#### [Text segment]
- Opening Delimiter -
If answers aren’t exactly forthcoming from Postville, well then, people are going to Postville to try and seek them out.
A veritable parade of Jews — busloads from the Midwest last Sunday for a rally on behalf of immigrant rights, and this week a group of Orthodox rabbis traveling at Agriprocessors’s expense on what is being called “a fact-finding mission” — went looking for answers about the conditions in which their kosher meat is produced.
As bad press for Agriprocessors mounted —two public relations firms it hired when its current wave of problems first hit no longer represent the company — the nation’s largest kosher meat manufacturer was struggling to return to normal after a raid by immigration authorities in May.
While no members of Agriprocessors’s management would agree to an interview, “on the advice of legal,” said company spokesman Menachem Lubinsky, it is clear that the company is anxious to repair its image in the Jewish community, in what Lubinsky calls its “core community” of kosher meat consumers — the Orthodox.
- Closing Delimiter -
#### [Information provided]
- Opening Delimiter -
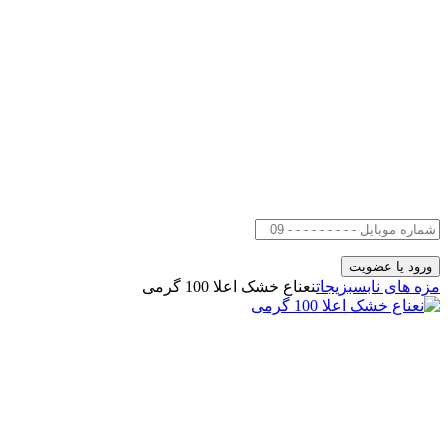
مزه های ناب
سبزیجات
نعناع خشک اعلا 100 گرمی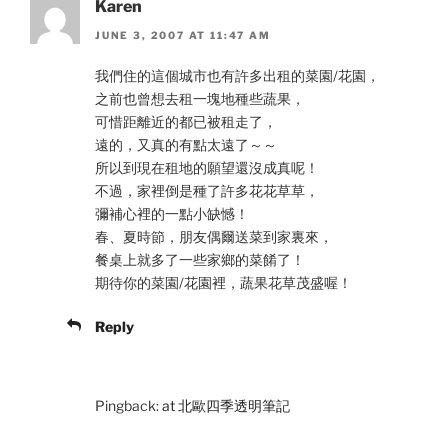
Karen
JUNE 3, 2007 AT 11:47 AM
我們住的這個城市也有許多出租的菜園/花園，
之前也曾想去租一塊地種些蔬果，
可惜距離近的都已被租走了，
遠的，又真的有點太遠了～～
所以到現在租地的願望還沒成真呢！
不過，家裡倒是種了許多花花草草，
彌補心裡的一點小缺憾！
春、夏時節，朋友偶爾送菜到家裏來，
餐桌上就多了一些家鄉的菜餚了！
期待你的菜園/花園裡，蔬果花草茂盛喔！
Reply
Pingback:
at 北歐四季透明筆記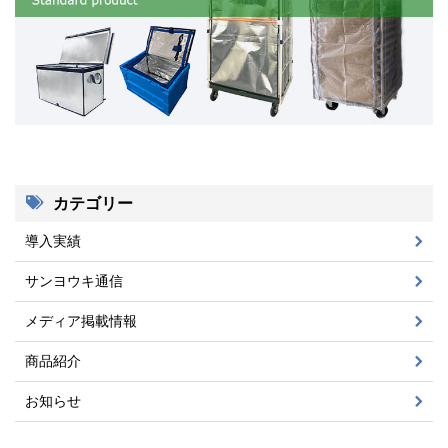
カテゴリー
導入実績
サンヨウキ通信
メディア掲載情報
商品紹介
お知らせ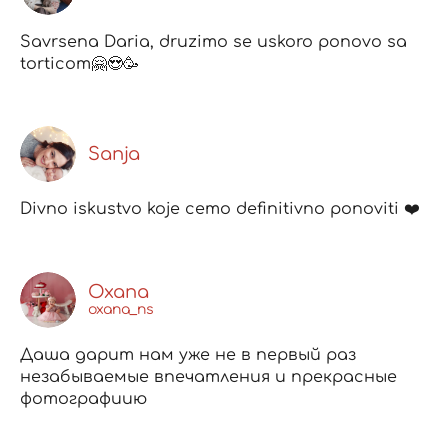
Savrsena Daria, druzimo se uskoro ponovo sa
torticom🤗😍🥳
Sanja
Divno iskustvo koje cemo definitivno ponoviti ❤️
Oxana
oxana_ns
Даша дарит нам уже не в первый раз
незабываемые впечатления и прекрасные
фотографиию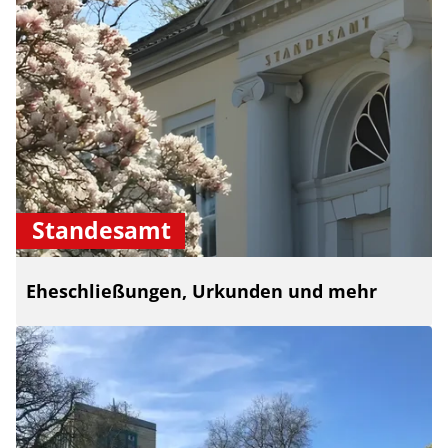
Standesamt
Eheschließungen, Urkunden und mehr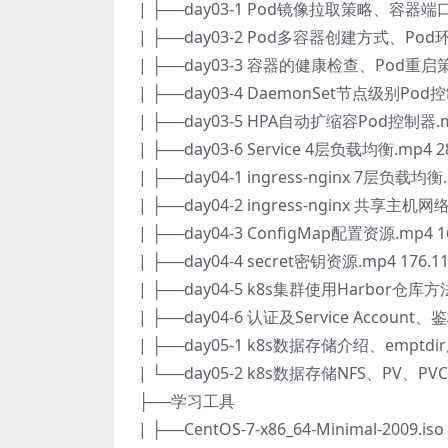
| ├──day03-1 Pod镜像拉取策略、容器端
| ├──day03-2 Pod多容器创建方式、Po
| ├──day03-3 容器的健康检查、Pod重
| ├──day03-4 DaemonSet节点级别Pod控
| ├──day03-5 HPA自动扩缩容Pod控制器.m
| ├──day03-6 Service 4层负载均衡.mp4 2
| ├──day04-1 ingress-nginx 7层负载均衡
| ├──day04-2 ingress-nginx 共享主机网
| ├──day04-3 ConfigMap配置资源.mp4 1
| ├──day04-4 secret密钥资源.mp4 176.1
| ├──day04-5 k8s集群使用Harbor仓库方法
| ├──day04-6 认证及Service Account、
| ├──day05-1 k8s数据存储介绍、emptdir
| └──day05-2 k8s数据存储NFS、PV、PVC.
├──学习工具
| ├──CentOS-7-x86_64-Minimal-2009.iso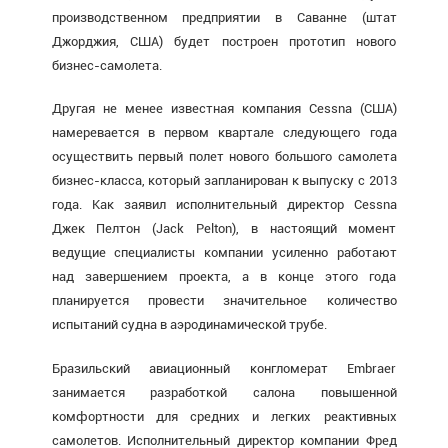
производственном предприятии в Саванне (штат
Джорджия, США) будет построен прототип нового
бизнес-самолета.
Другая не менее известная компания Cessna (США)
намеревается в первом квартале следующего года
осуществить первый полет нового большого самолета
бизнес-класса, который запланирован к выпуску с 2013
года. Как заявил исполнительный директор Cessna
Джек Пелтон (Jack Pelton), в настоящий момент
ведущие специалисты компании усиленно работают
над завершением проекта, а в конце этого года
планируется провести значительное количество
испытаний судна в аэродинамической трубе.
Бразильский авиационный конгломерат Embraer
занимается разработкой салона повышенной
комфортности для средних и легких реактивных
самолетов. Исполнительный директор компании Фред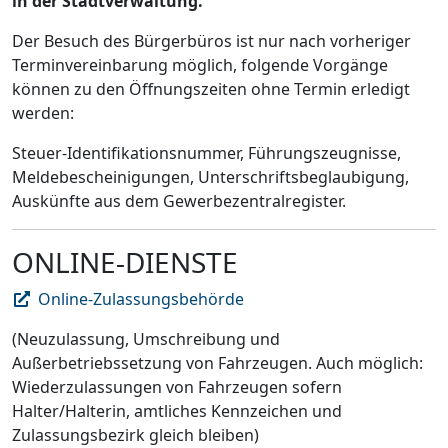
in der Stadtverwaltung.
Der Besuch des Bürgerbüros ist nur nach vorheriger
Terminvereinbarung möglich, folgende Vorgänge
können zu den Öffnungszeiten ohne Termin erledigt
werden:
Steuer-Identifikationsnummer, Führungszeugnisse,
Meldebescheinigungen, Unterschriftsbeglaubigung,
Auskünfte aus dem Gewerbezentralregister.
ONLINE-DIENSTE
Online-Zulassungsbehörde
(Neuzulassung, Umschreibung und
Außerbetriebssetzung von Fahrzeugen. Auch möglich:
Wiederzulassungen von Fahrzeugen sofern
Halter/Halterin, amtliches Kennzeichen und
Zulassungsbezirk gleich bleiben)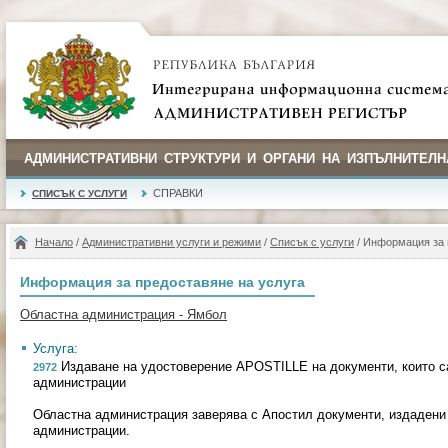
АДМИНИСТРАТИВНИ СТРУКТУРИ И ОРГАНИ НА ИЗПЪЛНИТЕЛН
СПРАВКИ
СПИСЪК С УСЛУГИ
Начало
/
Административни услуги и режими
/
Списък с услуги
/ Информация за 
Информация за предоставяне на услуга
Областна администрация - Ямбол
Услуга:
Издаване на удостоверение APOSTILLE на документи, които с
2972
администрации
Областна администрация заверява с Апостил документи, издадени
администрации.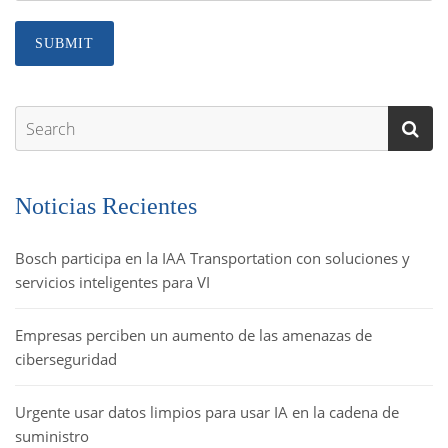
Noticias Recientes
Bosch participa en la IAA Transportation con soluciones y
servicios inteligentes para VI
Empresas perciben un aumento de las amenazas de
ciberseguridad
Urgente usar datos limpios para usar IA en la cadena de
suministro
- Closing Delimiter -
#### [Required work]
(1) Answer these questions from the Agriprocessors passage:
(a) Who paid for the Orthodox rabbis' trip to Postville?
(b) In what month did immigration authorities raid the company?
(c) What does Menachem Lubinsky call the Orthodox?
(2) Extend the Agriprocessors passage, picking up right after its final sentence.
The lines above come from a separate source, unrelated to the Agriprocessors passage.

#### [Responses]
(1)
(a) Agriprocessors
(b) May
(c) Its "core community" of kosher meat consumers

(2)
“There’s starting to be some pressure in the more right-wing Orthodox community,” said Shmuley Yanklowitz, co-director of Uri L’Tzedek, a progressive Orthodox group focused on ethics. “A month or two ago they were very uninformed, but we’re finding now that more and more people are showing interest in responding and being informed” about what’s happening at Agriprocessors.
Jewish groups including his, the Conservative movement-based Hekhsher Tzedek and community-based groups focused on progressive causes, like Chicago’s Jewish Council on Urban Affairs and Jewish Community Action of St. Paul, Minn., have been speaking out about the allegations of unethical, as well as illegal, workplace practices at Agriprocessors. Allegations include that the company used under-age workers in its slaughterhouses and forced staffers to work under dangerous conditions.
No charges have been brought against Agriprocessors owner Aaron Rubashkin or other senior managers.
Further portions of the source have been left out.